[Transcribed page contents]
━━━━
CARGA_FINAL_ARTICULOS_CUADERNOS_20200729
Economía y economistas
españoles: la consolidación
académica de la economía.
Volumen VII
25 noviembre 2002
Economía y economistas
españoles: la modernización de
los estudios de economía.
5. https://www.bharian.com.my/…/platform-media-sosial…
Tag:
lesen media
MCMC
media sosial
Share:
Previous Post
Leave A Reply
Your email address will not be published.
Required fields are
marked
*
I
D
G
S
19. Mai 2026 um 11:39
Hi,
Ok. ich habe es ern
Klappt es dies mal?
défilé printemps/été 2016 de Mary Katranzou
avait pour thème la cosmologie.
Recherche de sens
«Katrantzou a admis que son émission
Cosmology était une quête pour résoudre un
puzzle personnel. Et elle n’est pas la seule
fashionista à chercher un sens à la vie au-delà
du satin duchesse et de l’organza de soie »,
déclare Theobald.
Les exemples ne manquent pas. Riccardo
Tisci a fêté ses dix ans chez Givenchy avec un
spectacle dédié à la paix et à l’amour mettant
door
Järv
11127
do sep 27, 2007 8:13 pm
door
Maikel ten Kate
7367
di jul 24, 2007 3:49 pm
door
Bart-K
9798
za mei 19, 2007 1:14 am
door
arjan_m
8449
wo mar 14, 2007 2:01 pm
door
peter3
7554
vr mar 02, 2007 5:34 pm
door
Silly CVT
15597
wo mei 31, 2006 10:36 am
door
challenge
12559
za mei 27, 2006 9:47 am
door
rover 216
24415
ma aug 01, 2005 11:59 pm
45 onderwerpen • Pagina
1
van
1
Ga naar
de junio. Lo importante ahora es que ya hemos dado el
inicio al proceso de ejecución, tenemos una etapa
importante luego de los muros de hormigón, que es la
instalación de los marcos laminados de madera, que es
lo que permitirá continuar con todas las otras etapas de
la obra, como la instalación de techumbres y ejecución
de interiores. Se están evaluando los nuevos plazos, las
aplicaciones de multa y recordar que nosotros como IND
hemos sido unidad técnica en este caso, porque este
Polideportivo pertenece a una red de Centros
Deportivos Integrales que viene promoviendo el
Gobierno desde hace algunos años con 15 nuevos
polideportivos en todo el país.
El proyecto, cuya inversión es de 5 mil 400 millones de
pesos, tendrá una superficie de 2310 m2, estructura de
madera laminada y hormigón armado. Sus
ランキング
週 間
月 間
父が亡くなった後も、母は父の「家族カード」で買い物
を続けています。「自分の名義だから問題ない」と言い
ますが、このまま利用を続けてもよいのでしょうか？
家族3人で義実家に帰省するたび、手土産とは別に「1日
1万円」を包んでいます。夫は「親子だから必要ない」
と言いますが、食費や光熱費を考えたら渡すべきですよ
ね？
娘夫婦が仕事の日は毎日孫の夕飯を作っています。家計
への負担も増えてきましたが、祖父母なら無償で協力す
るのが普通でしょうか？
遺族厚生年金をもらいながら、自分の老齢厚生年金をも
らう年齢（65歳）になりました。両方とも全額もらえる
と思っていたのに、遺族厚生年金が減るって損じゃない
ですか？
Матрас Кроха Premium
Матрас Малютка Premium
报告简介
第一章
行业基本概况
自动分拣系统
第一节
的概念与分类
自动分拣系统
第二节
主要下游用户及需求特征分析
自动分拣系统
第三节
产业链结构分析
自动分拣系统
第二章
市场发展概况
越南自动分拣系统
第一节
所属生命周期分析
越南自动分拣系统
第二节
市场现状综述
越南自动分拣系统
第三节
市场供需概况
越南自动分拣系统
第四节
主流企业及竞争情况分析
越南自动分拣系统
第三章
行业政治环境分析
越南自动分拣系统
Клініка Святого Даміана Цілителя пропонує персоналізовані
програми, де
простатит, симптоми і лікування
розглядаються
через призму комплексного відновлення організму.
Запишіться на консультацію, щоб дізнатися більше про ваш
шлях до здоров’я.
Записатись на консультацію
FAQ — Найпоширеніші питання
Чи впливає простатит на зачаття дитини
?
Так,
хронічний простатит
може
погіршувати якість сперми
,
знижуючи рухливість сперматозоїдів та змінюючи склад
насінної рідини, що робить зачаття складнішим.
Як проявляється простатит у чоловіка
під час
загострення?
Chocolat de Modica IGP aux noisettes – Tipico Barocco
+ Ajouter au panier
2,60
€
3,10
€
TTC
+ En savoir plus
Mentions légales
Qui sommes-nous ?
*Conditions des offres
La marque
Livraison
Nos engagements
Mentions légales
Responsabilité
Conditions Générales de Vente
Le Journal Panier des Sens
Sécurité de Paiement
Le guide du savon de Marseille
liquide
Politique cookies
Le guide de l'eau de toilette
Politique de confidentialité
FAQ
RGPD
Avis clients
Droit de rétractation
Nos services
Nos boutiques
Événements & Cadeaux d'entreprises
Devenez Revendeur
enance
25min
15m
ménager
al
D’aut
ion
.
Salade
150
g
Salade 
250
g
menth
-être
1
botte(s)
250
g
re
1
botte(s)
━━━━
A copy of each line in the data above that holds the string "españoles" is needed.

españoles: la consolidación
españoles: la modernización de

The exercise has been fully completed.